The fire was started by a faulty air conditioning unit in an attic above the offices of Onesearch. Undetected by the smoke sensors below, it burned for some time before the sprinklers kicked in and the alarm was sounded. By then a huge amount of damage had been done and the managers of the property search firm were facing a genuine crisis. “Data is fundamental to our business,” says technology director Stuart McWhinnie. “We simply couldn’t afford to lose it.”
Onesearch’s managers faced a double challenge. In addition to salvaging the equipment, they also had to get their systems up and running as quickly as possible. As McWhinnie explains, the company’s customers – mainly solicitors – were unlikely to remain patient for long. Without search information, property transactions can’t be completed and there was a real danger that if Onesearch was out of action for more than a few days, frustrated clients would hand their business to rival operators.
“The first 24 to 48 hours were critical,” says McWhinnie.
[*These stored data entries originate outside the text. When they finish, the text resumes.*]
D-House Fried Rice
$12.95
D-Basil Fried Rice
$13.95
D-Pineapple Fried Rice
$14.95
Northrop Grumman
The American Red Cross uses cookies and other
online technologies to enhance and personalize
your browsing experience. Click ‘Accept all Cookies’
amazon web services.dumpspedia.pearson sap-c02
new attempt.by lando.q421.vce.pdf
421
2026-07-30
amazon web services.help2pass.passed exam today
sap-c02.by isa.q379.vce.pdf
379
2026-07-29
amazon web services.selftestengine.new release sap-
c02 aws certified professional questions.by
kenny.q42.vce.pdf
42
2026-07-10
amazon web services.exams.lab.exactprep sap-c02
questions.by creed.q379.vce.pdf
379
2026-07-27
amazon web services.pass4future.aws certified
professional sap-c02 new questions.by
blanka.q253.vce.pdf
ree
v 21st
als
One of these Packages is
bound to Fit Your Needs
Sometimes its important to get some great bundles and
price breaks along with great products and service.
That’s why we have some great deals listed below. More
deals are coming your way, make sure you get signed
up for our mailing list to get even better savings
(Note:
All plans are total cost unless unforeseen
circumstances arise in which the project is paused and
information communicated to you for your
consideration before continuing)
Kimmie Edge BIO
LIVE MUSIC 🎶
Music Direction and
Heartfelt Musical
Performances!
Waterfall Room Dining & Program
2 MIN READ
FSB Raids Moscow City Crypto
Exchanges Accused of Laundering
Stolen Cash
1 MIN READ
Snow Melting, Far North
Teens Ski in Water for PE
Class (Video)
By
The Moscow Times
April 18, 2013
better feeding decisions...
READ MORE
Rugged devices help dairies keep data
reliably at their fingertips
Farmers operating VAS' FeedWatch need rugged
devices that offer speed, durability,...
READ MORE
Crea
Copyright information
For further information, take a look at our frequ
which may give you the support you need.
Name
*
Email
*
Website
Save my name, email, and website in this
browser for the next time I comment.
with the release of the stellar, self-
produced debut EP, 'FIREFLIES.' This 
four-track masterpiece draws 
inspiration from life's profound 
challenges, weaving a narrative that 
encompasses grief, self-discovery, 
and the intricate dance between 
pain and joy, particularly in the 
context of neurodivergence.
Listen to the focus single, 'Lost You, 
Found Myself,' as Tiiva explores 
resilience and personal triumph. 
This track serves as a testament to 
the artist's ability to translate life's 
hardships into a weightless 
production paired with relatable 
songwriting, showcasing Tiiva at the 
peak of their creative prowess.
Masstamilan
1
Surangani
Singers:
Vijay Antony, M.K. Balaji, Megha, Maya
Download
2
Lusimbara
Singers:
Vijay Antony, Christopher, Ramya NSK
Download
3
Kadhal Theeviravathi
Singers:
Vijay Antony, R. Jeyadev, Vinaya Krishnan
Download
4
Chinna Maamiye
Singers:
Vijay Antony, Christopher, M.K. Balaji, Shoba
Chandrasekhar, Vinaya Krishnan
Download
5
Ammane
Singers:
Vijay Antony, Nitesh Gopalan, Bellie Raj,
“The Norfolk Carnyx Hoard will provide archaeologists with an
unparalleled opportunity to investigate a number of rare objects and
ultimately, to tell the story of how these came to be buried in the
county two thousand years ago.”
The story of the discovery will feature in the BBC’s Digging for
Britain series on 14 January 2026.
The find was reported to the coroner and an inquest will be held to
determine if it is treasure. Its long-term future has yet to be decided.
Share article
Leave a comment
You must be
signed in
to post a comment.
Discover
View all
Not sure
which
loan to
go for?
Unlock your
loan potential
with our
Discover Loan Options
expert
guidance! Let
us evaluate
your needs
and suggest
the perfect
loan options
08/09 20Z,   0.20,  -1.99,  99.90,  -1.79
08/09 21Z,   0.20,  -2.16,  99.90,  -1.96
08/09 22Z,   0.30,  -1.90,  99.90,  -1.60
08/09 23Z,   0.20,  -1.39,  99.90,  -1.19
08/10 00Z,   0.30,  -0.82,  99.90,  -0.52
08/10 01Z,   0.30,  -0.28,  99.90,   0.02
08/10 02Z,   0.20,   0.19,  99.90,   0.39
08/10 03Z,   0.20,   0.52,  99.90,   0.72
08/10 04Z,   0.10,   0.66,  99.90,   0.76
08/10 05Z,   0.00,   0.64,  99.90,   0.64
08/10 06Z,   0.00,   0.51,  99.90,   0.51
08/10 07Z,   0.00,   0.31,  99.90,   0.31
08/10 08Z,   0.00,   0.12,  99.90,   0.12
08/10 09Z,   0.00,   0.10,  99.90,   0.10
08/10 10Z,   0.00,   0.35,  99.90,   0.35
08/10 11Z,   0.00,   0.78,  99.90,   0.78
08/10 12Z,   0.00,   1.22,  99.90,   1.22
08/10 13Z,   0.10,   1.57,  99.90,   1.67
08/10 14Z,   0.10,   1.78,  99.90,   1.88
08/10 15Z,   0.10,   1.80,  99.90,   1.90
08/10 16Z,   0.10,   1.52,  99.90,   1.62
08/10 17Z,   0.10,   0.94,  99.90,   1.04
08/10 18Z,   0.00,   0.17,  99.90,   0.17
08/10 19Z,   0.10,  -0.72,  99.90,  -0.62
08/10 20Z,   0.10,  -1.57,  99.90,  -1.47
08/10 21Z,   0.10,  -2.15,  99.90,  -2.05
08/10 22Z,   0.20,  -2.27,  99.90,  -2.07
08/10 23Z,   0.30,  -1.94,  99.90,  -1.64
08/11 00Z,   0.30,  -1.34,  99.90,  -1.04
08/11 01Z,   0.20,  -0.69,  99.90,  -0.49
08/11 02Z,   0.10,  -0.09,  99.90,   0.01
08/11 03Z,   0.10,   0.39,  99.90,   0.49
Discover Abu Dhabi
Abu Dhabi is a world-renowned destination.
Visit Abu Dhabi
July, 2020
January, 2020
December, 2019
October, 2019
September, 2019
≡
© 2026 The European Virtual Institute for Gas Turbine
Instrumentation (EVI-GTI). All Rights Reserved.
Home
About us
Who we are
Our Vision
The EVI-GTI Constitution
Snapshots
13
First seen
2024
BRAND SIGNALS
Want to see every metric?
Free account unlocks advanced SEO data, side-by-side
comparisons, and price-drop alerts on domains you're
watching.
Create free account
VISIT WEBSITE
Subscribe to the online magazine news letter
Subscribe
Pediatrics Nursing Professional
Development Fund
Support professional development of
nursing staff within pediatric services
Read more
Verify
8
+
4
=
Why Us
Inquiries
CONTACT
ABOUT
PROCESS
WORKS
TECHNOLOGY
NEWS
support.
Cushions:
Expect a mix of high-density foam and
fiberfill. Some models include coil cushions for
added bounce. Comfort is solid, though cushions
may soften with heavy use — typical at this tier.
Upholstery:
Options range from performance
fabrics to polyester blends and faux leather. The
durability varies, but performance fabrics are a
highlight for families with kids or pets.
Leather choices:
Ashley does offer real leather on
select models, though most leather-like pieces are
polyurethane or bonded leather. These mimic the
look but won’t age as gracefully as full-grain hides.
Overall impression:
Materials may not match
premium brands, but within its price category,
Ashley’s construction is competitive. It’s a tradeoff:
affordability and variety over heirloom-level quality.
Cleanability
Fortunately, the company had a business continuity plan in place, and once its servers had been rescued, it was able to transfer operations to alternative office space, a move that had been pre-arranged with a specialist facilities provider.
New PCs were delivered on the next working day and IT staff prioritised the recovery of search data. Customers were kept informed, and within days Onesearch was delivering search results again.
The company’s experience highlights the importance of planning ahead. Onesearch had formulated its recovery plan just weeks before the fire. Without it, McWhinnie feels that the business could have gone under. Sadly, in similar situations, a lot of businesses do.
The cover
But what does a disaster recovery plan entail? Well, fi rst and foremost, it’s vital to ensure that you have the right level of insurance cover in place. Your policy should have two main components: material damage insurance and business disruption cover. The first of these pays out on damage to office equipment and the building, while the second component covers you against any shortfall in profit. The vast majority of policies will contain both forms of cover, but you get what you pay for.
For instance, Tagish, an internet site development and content management company, was hit by a fire in 2006. As managing director Andrew Fisk recalls: “We didn’t have enough business interruption cover. In retrospect, we should have paid for more.”
Assessing the risks
Insurers often undertake a physical inspection of the premises before granting cover. As a result, they may insist that you tighten policies, procedures and safety precautions. “A risk assessment may result in us making it a requirement that certain things are done,” confirms Alan Gairns, technical director, property underwriting at RSA (formerly Royal Sun Alliance) group.
However, you should also carry out your own risk assessment. There’s no standard template for this. For instance, while fire remains at the top of the business property claims chart, in certain areas flooding could be an equally clear and present danger. “It’s important to look at the local risks,” says Marina Arthur, a business continuity expert and founder of Key BCM consultancy.
“For instance, if you’re on a flood plain close to a river, you have to consider flooding as a major risk. By the same token, a company based in the City of London might consider terrorist action or hacker attack to be key dangers requiring preventative measures.
The action points will depend on circumstance. You can’t stop floodwater from rising, but you can make sure servers and key electrical equipment are kept high. If fire or terrorist attack are seen as major dangers, invest in precautions, such as CCTV, sprinklers and smoke alarms. Local authorities will supply information on local risk factors.